# [EXERCICE PROPOSÉ 1]
Dans l'extrait sur l'accord burkinabé, quelle date est associée à la 1467 ?
# [EXERCICE PROPOSÉ 2]
Recopiez l'extrait sur l'accord burkinabé depuis « Puis vint à » jusqu'à « cette présomption ? » inclus.
# [EXERCICE PROPOSÉ 3]
Poursuivez la rédaction de l'extrait sur l'accord burkinabé là où il s'arrête.

# [EXTRAIT DU DOCUMENT]
_____
Ce fut d’abord la 1460, 30 janvier 2003, auréole à la quatrième vitesse à un accord signé seulement 7 jours plus tôt.
Même célérité pour la 1464, seulement cinq jours après la précédente, puis la 1467, le 18 mars de la même année, variations onusiennes sur le même thème, la rhétorique en étant finalement ritualisée : ferme attachement à la souveraineté, réaffirmation de l’indépendance, intégrité territoriale, opposition à toute tentative visant à saisir le pouvoir par des moyens « inconstitutionnels », principes de bon voisinage, de non-ingérence et de coopération régional.

Puis vint à Abidjan, un jour, la bonne idée de se faire soigner à l’ « indigénat ». Cent jours donc que nos amours burkinabés – faut-il qu’il nous en souvienne – coulent sous le pont De gaulle et le magistrat onusien en reste coi. La forte délégation onusienne séjournant en ce moment en Côte-d’Ivoire a-t-elle le projet de faire mentir cette présomption ?

D’ailleurs, qu’est-ce qui vaudrait à la romance Ouagalaise de ne pas être aussi passionnante que sa jumelle française ? Son ancrage afro-africain ? Sa contestation tacite d’une malédiction africaine ? Sa façon si ouverte de prendre à contre-pied la catéchèse « Négrologique » ? Les idées dont se fait porteur, Stephen Smith expliqueraient à grands traits, le peu de succès de l’initiative négro-nègre de Ouaga ? Que l’accord burkinabé ne jouisse pas du même crédit que celui français se comprend, si l’on évalue le monde sur la base des axiomes smithiens, largement répandus dans l’imagerie occidentale.
_____
# [DONNÉES FOURNIES]

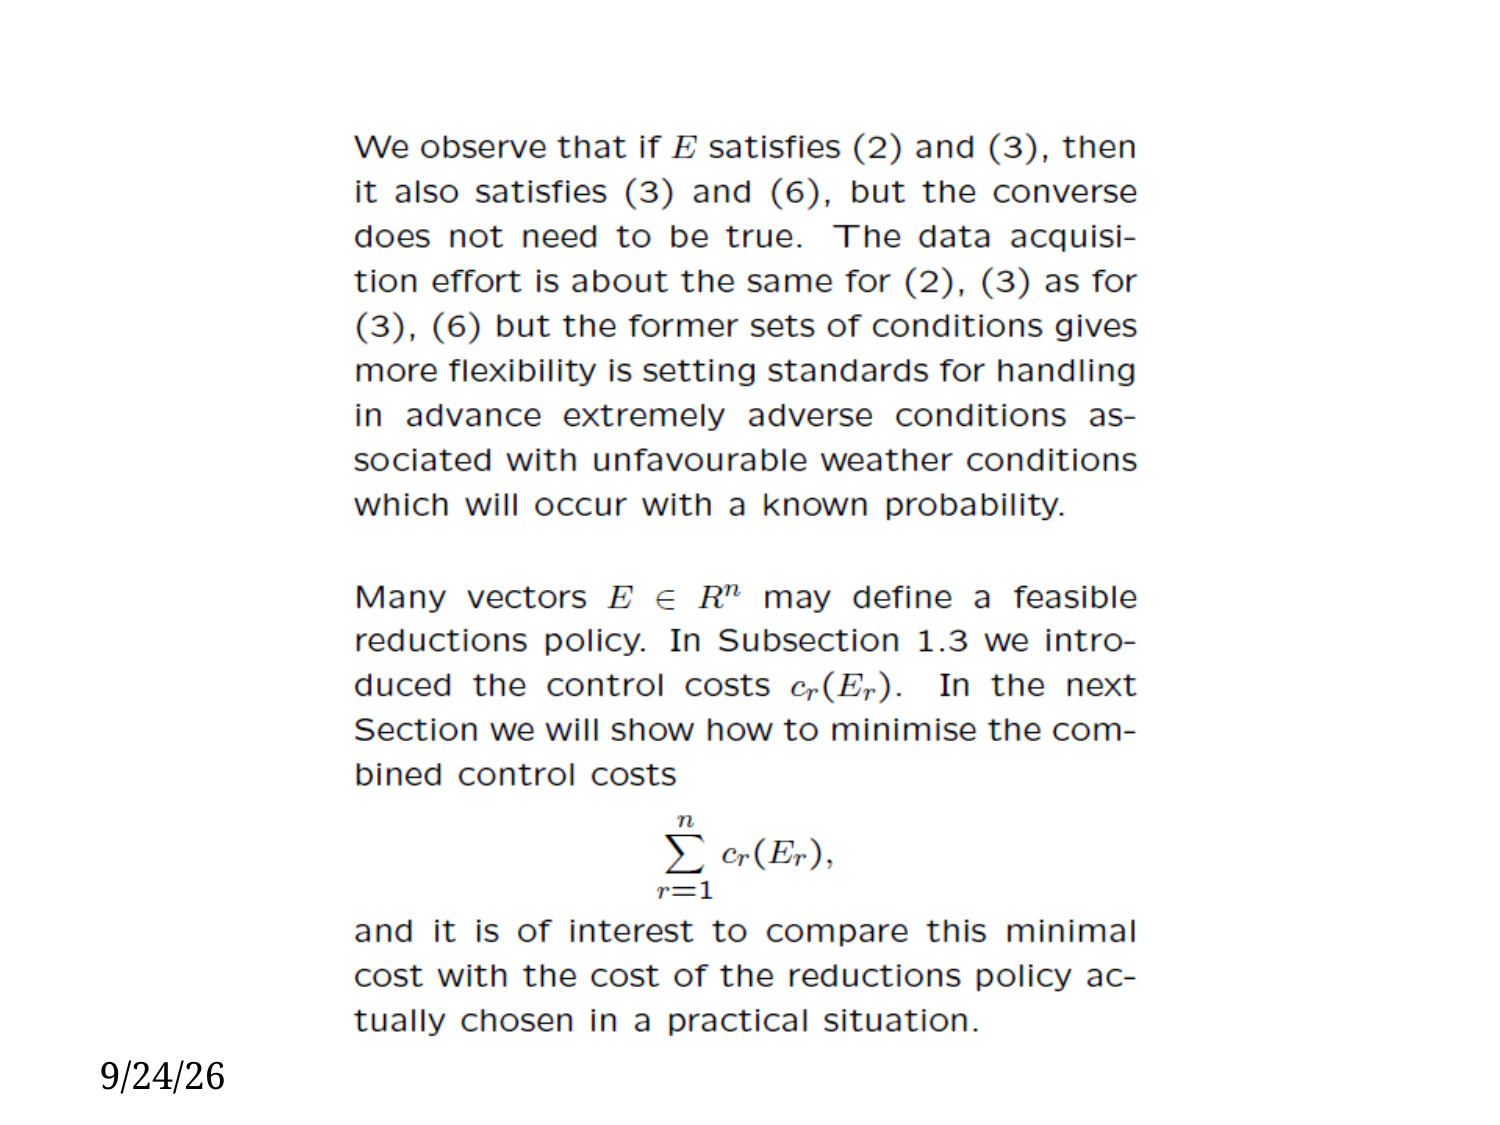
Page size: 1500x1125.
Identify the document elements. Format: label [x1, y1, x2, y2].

picture [334, 112, 1166, 1060]
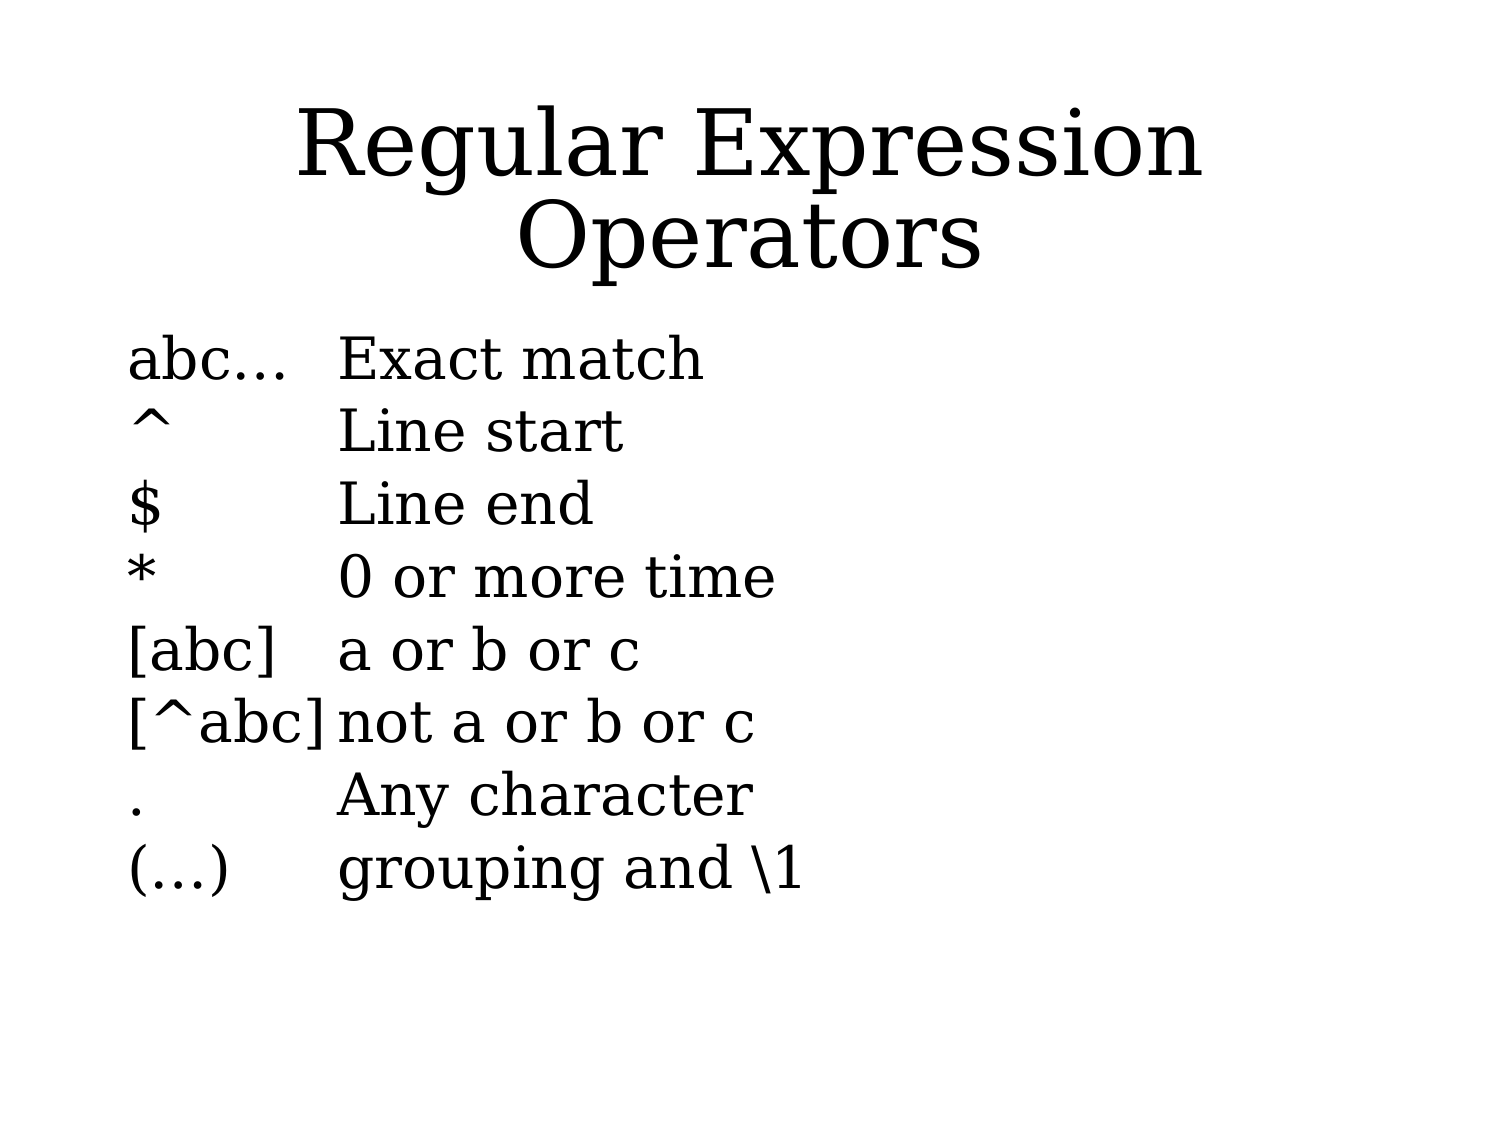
_____
# [RÉPONSE 1]
Le 18 mars 2003.

# [RÉPONSE 2]
Puis vint à Abidjan, un jour, la bonne idée de se faire soigner à l’ « indigénat ». Cent jours donc que nos amours burkinabés – faut-il qu’il nous en souvienne – coulent sous le pont De gaulle et le magistrat onusien en reste coi. La forte délégation onusienne séjournant en ce moment en Côte-d’Ivoire a-t-elle le projet de faire mentir cette présomption ?

# [RÉPONSE 3]
Pour Stephen Smith, l’Afrique est une grande zone d’incapables, de sorte que : « Si l’on remplaçait la population – à peu près équivalente – du Nigéria pétrolier par celle du Japon pauvre, ou celle de la République démocratique du Congo par celle de la France, il n’y aurait plus guère de souci à se faire pour l’avenir du ‘géant de l’Afrique noire’, ni de l’ex-Zaïre. De même, si six millions d’Israéliens pouvaient, par un échange standard démographique, prendre la place des Tchadiens à peine plus nombreux, le Tibesti fleurirait et une Mésopotamie africaine naîtrait sur les terres fertiles entre le Logone et le Chari. Qu’est-ce à dire ? Que les Africains sont des incapables pauvres d’esprit, des êtres inférieurs ? Sûrement pas. Seulement, leur civilisation matérielle, leur organisation sociale et leur culture politique constituent des freins au développement… ».
Alors comment espérer d’une opinion peu indignée par les thèses biscornues précitées, qu’elle voie du même œil Ouaga et Paris. Non, il n’y a pas d’Arc de triomphe au pays des hommes intègres, pas plus qu’une Table ronde n’est un dialogue direct. Non, Ouaga n’est pas Paris, autrement Gbagbo et Soro auraient été de sérieux candidats au prix Suédois longtemps convoité par Houphouët. Et même quand l’accord de Ouaga viendrait à être appuyée d’une résolution onusienne, il ne serait jamais perçu par la Communauté dite internationale comme ce beau texte français, né en 2003 , à Paris, en temps de neige, emmailloté et chéri par le Machin, comme sauveur à noël.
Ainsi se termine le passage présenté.